Тихон Петрович начал кланяться – на восток, юг, на север, на запад…
Что оставалось делать Марусе?
Старик искоса на неё поглядывал.
– То-то же, – сказал он.
Затем Тихон Петрович достал что-то из кармана, наклонился, опустил руку до самой земли и очертил вокруг себя и Маруси круг.
– Вот и косточка пошла в ход, – сказал он. – Теперь нам никто не страшен.
Он снял с головы картуз и сунул его за пазуху.
Лицо его белело во тьме, оно было серьёзно и печально, Тихон Петрович похож был на покойника.
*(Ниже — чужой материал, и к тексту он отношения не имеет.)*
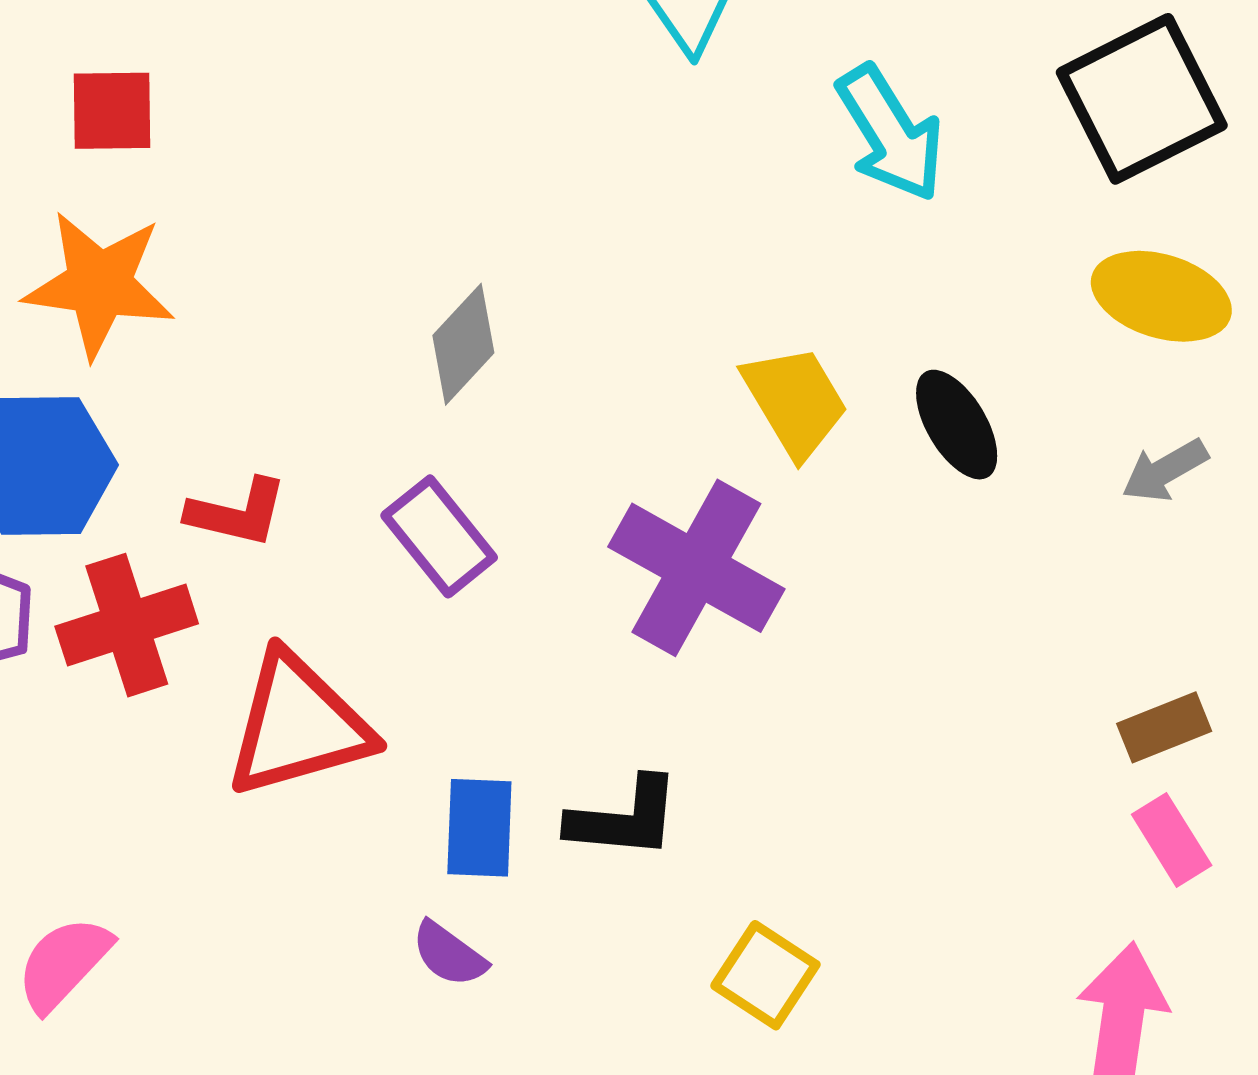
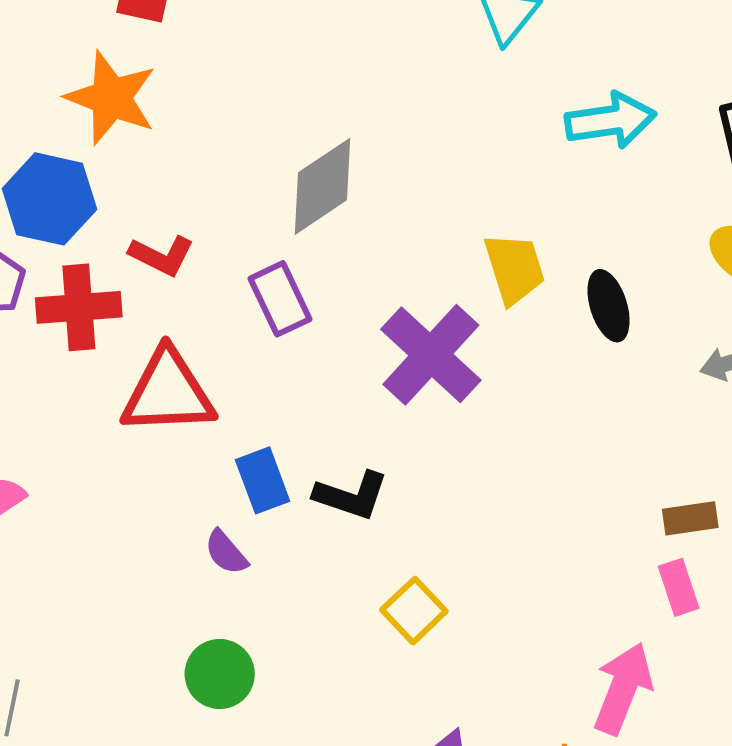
cyan arrow: (890, 133) -> (610, 120), turned -80
gray diamond: (463, 344) -> (322, 186), size x1.4
blue rectangle: (479, 828) -> (263, 480), turned -36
– А теперь отвернись и не смотри на меня, – сказал он Марусе. – Не надо смотреть на человека, когда он с нечистой силой разговаривает.
Маруся отвернулась.
Она всё-таки посматривала искоса на колдуна.
Тихон Петрович прижал руки к груди и заговорил.
– С моря – океана, с острова Буяна, из лесов дремучих, из песков сыпучих, Князь тьмы, Вельзевул, Люцифер, Сатана, явись предо мной, как лист перед травой, – заговорил он, всё повышая и повышая голос, всё певучее и певучее, увлекаясь и входя в раж, как оперный певец в кульминационный момент оперы. – Хемен-этен, хин, те в, миносель, айя-сарайя, вейся-взвейся, гори – не тухни…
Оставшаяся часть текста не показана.